■ **WHAT YOU ARE ASKED TO DO**
Copy out every line of text in the records below, keeping each one unchanged, and leave out the pictures.
Start of EXTRACTED INFORMATION
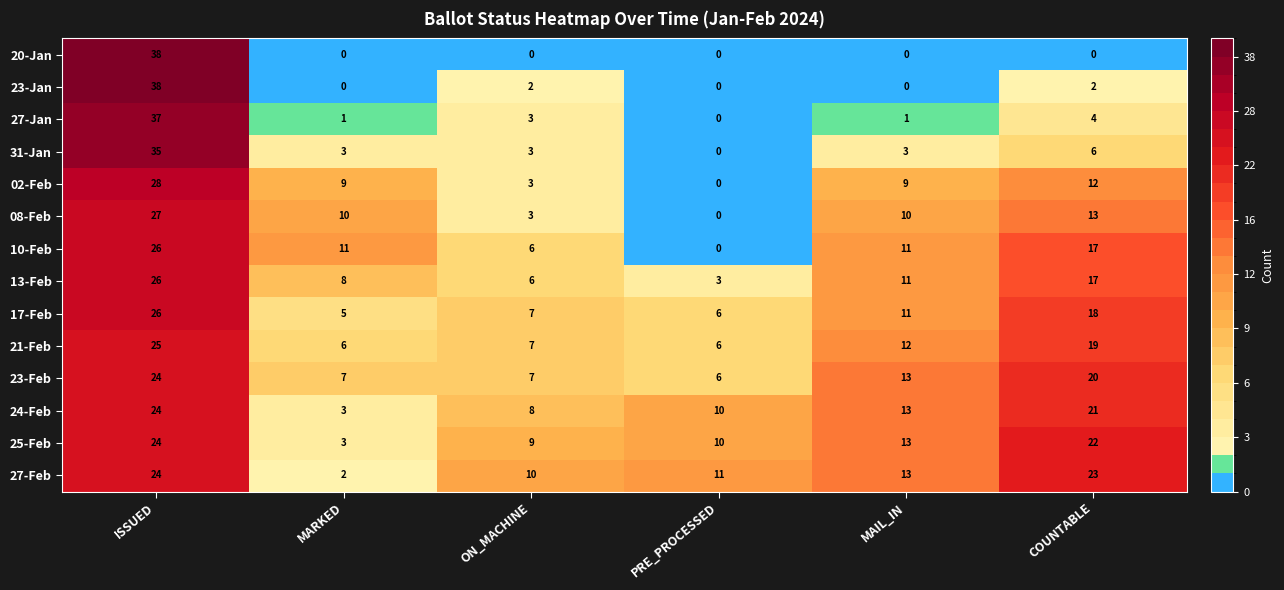

What is the lowest value of the 25-Feb series?

3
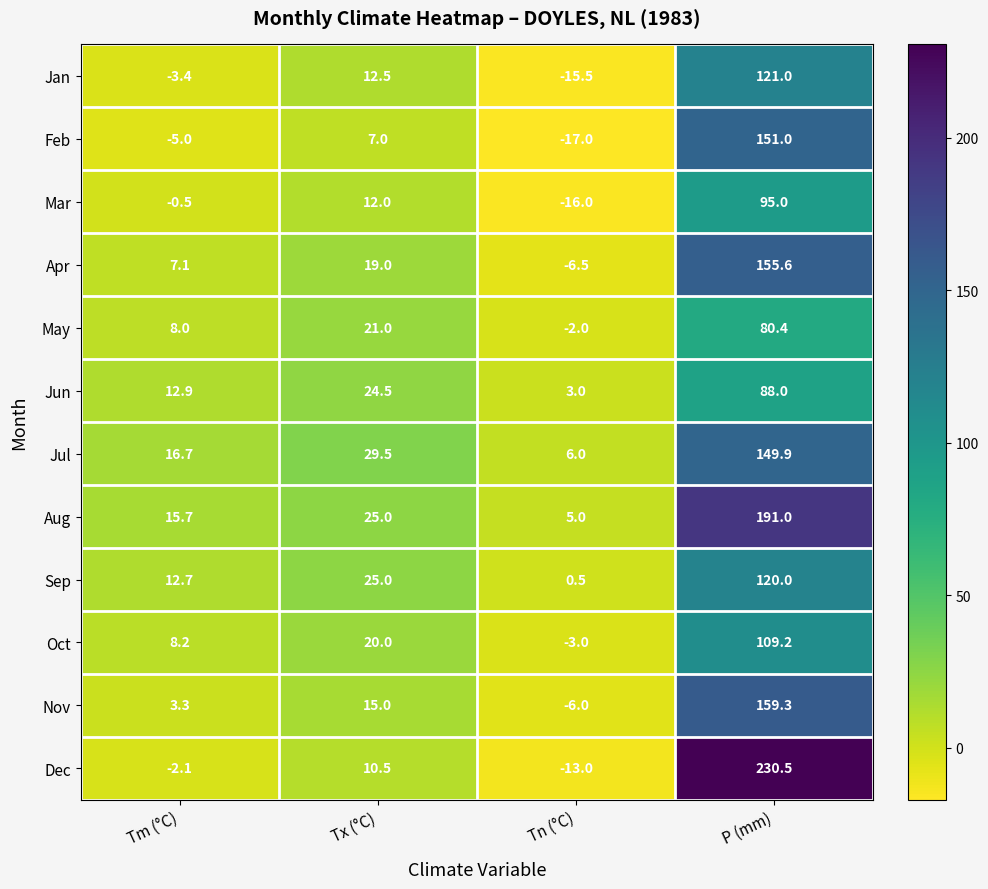

What is the difference between the Mar values at Tm (°C) and P (mm)?

95.5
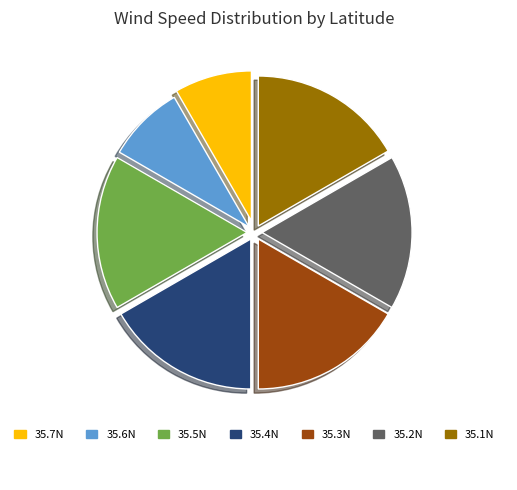

Combined, do 35.4N and 35.1N account for over 50%?

No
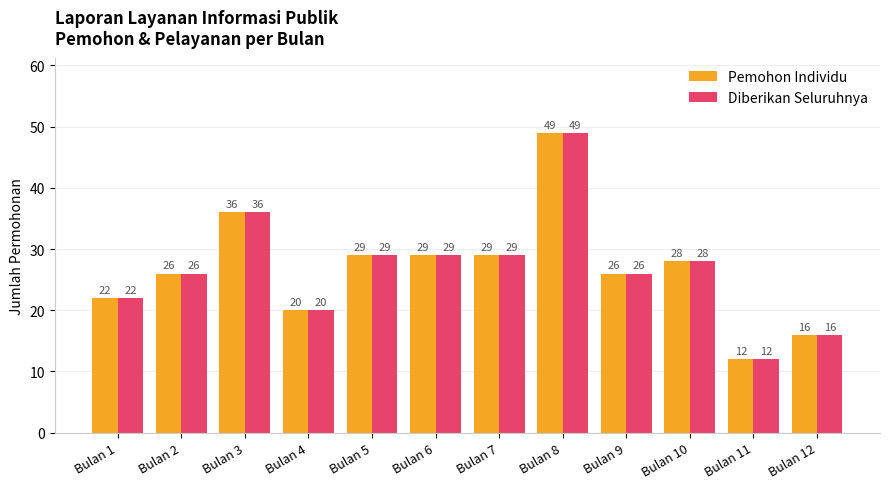

What is the approximate value of Pemohon Individu at Bulan 7, to the nearest 5?

30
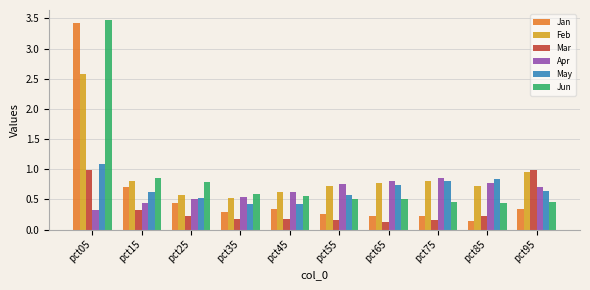

The value of Apr at pct35 is 0.7. True or false?

False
End of EXTRACTED INFORMATION
■ **EXERCISE RESPONSE**
What is the lowest value of the 25-Feb series?

3

What is the difference between the Mar values at Tm (°C) and P (mm)?

95.5

Combined, do 35.4N and 35.1N account for over 50%?

No

What is the approximate value of Pemohon Individu at Bulan 7, to the nearest 5?

30

The value of Apr at pct35 is 0.7. True or false?

False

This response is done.